EXERCISE REQUIREMENTS: Gather from the material every line that contains the string "time".

SUPPLIED MATERIAL:
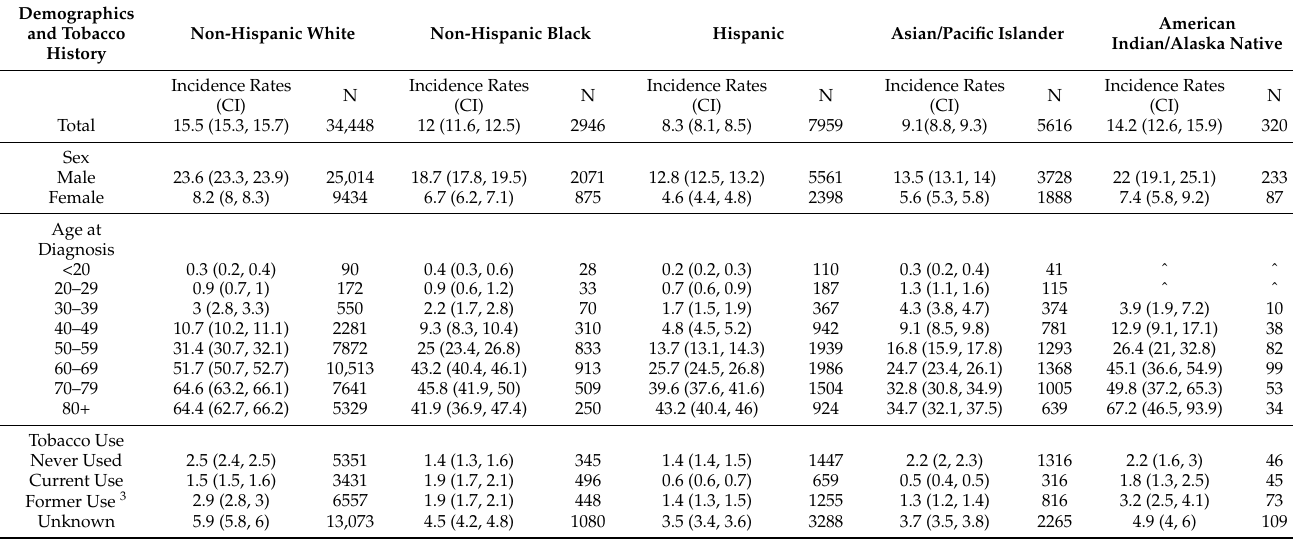
Table 1. Age-adjusted incidence rates 1 of head and neck cancers 2 , by race/ethnicity, sex, age at diagnosis, and tobacco use, 2009–2018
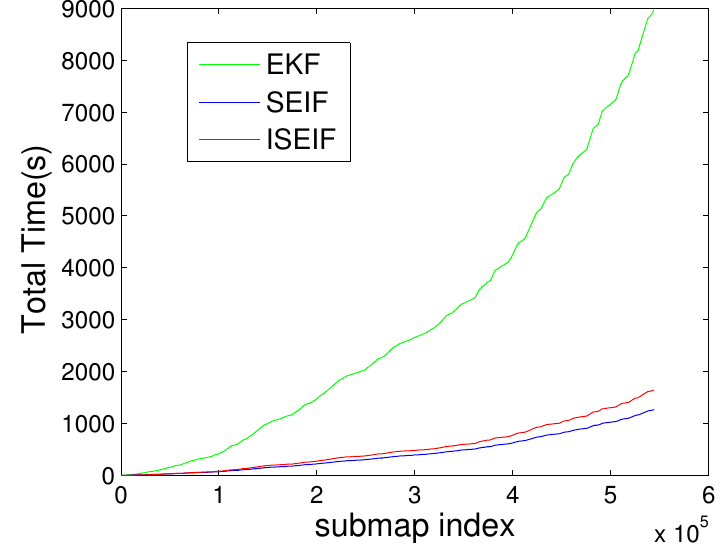
Figure 10. CPU time elapsed for the Victoria Park dataset generated by EKF, SEIF and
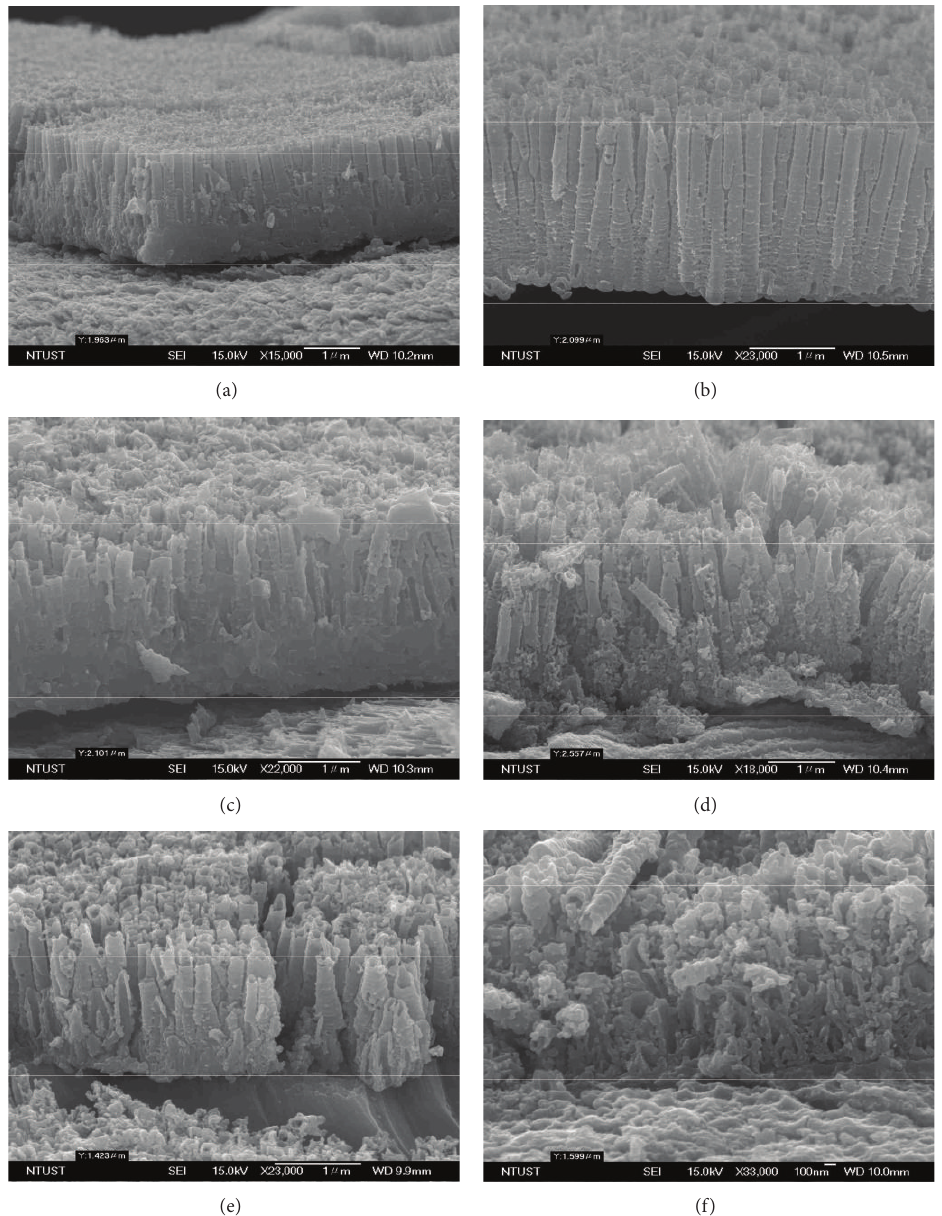
Figure 5: Front view of SEM images of TNT synthesized at different electrocatalysis time: (a) 1hr, (b) 2hr, (c) 4 hr, (d) 6 hr, (e) 8hr, and (f)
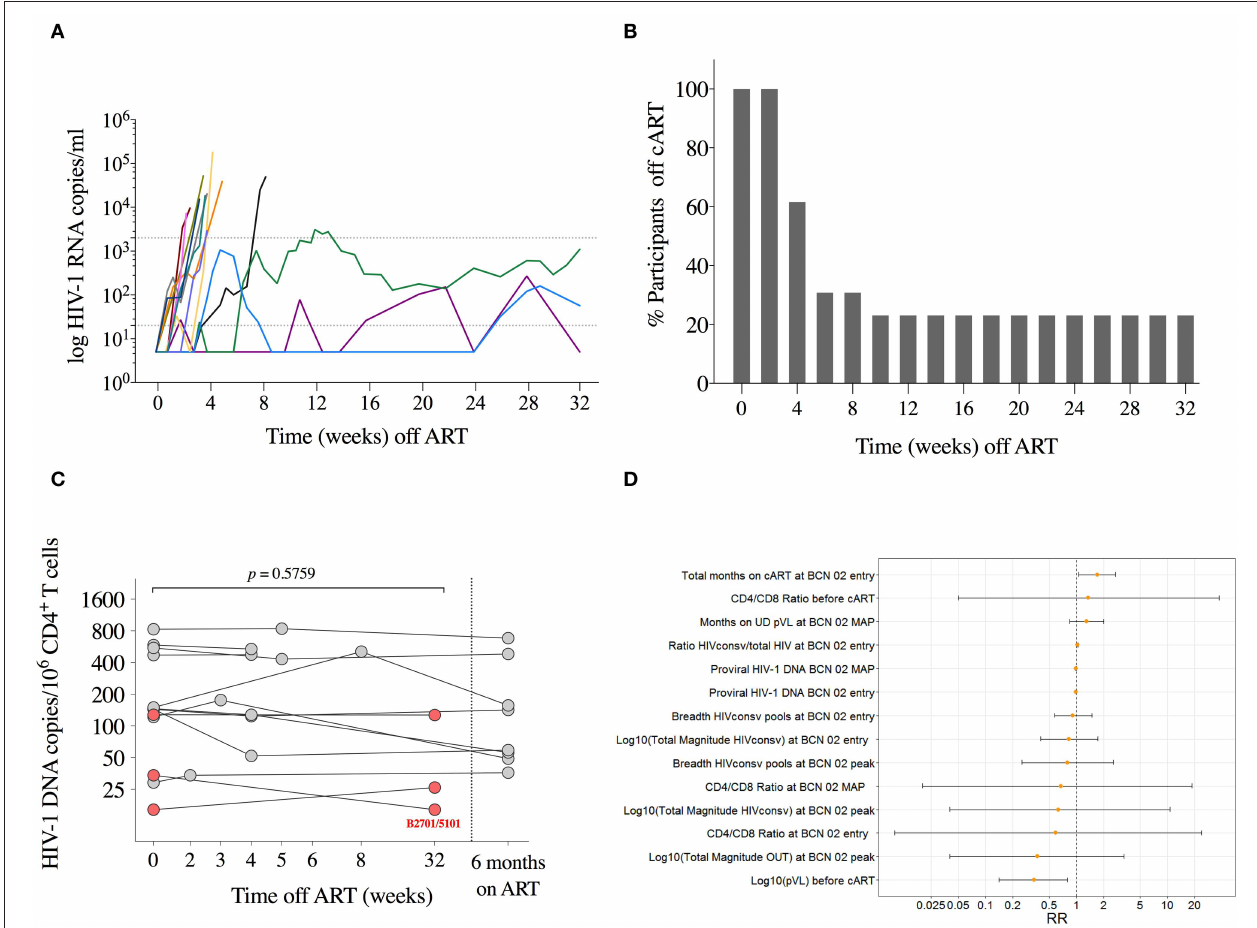
FIGURE 5 | Monitored antiretroviral pause. (A) Individual pVL during MAP is shown for each participant in different colors ( n = 13). Lines are interrupted on day of ART resumption. Dotted lines represent detection limit and threshold for ART resumption (20 and 2,000 copies/ml, respectively). (B) Proportion of individuals remaining off ART during MAP. (C) Total HIV-1 DNA copies/10 6 CD4 + T cells are shown for each participant at MAP initiation, at day of ART ressumption, and 24 weeks after ART. P -value corresponds to comparison between MAP initiation and the day of ART resumption for each individual using the Wilcoxon signed-rank test. Individuals with sustained low-level viremia over 32 weeks are shown in red. (D) Estimated relative risks and 95% confidence intervals for the durable control of pVL during MAP obtained from univariate log-binomial regression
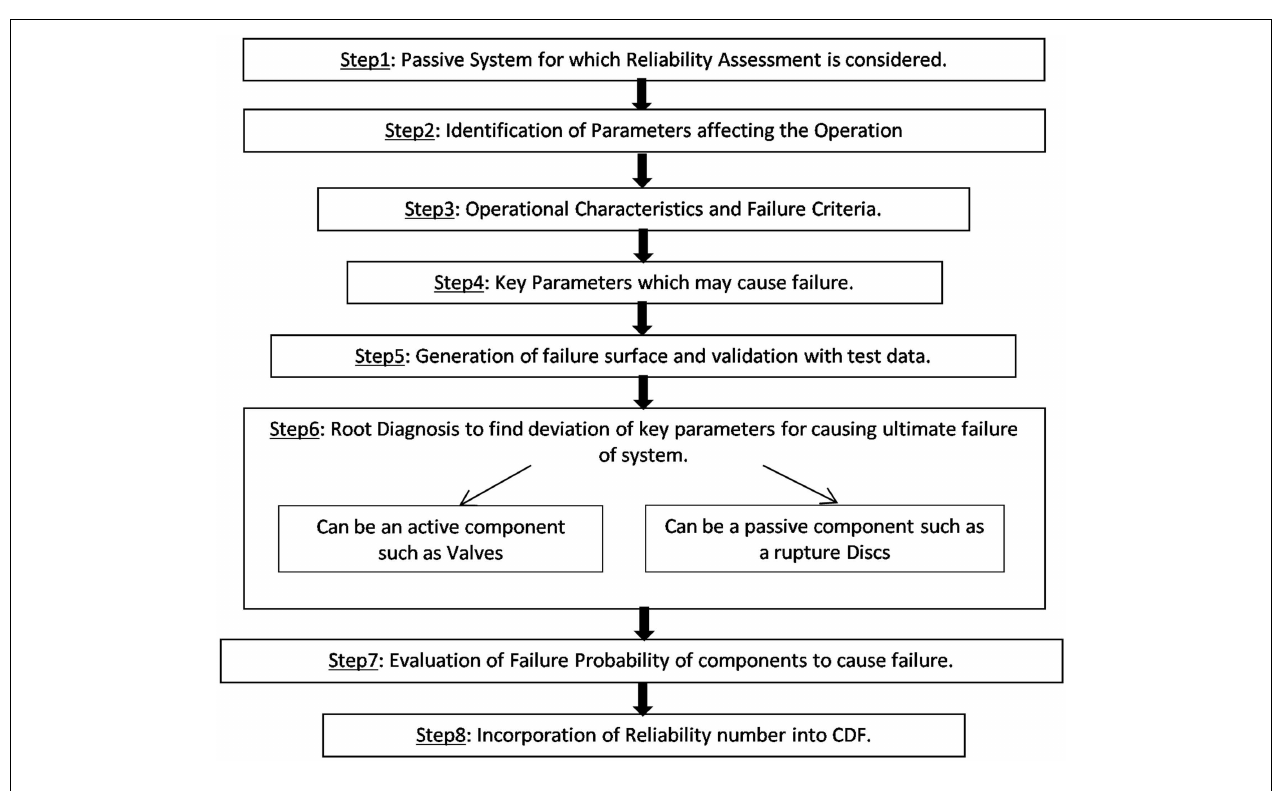
FIGURE 2 |TheAPSRA methodology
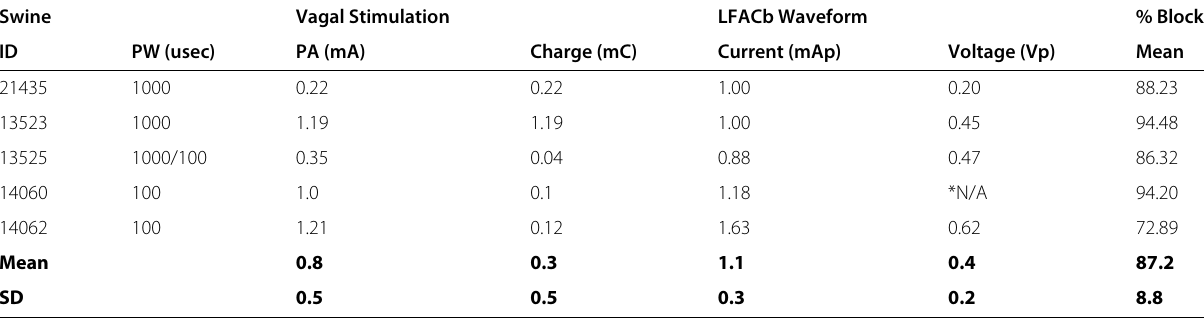
Table 1 Vagal stimulation and LFAC parameters used in the set of n=5 successful experiments. The LFAC waveform was strictly applied at 1 Hz . The average percent block amongst n = 5 experiment was calculated to be 87.2 ± 8.8 % ( ± SD). Two pulse widths, 1000 μ sec and 100 μ sec , were used for Swine ID 13525. The voltage drop across the blocking electrodes were within the Water window of the electrodes. *In one case, instrumentation issues did not allow for the retrieval of the LFAC voltage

SOLVED PROBLEM:
Figure 10. CPU time elapsed for the Victoria Park dataset generated by EKF, SEIF and
Figure 5: Front view of SEM images of TNT synthesized at different electrocatalysis time: (a) 1hr, (b) 2hr, (c) 4 hr, (d) 6 hr, (e) 8hr, and (f)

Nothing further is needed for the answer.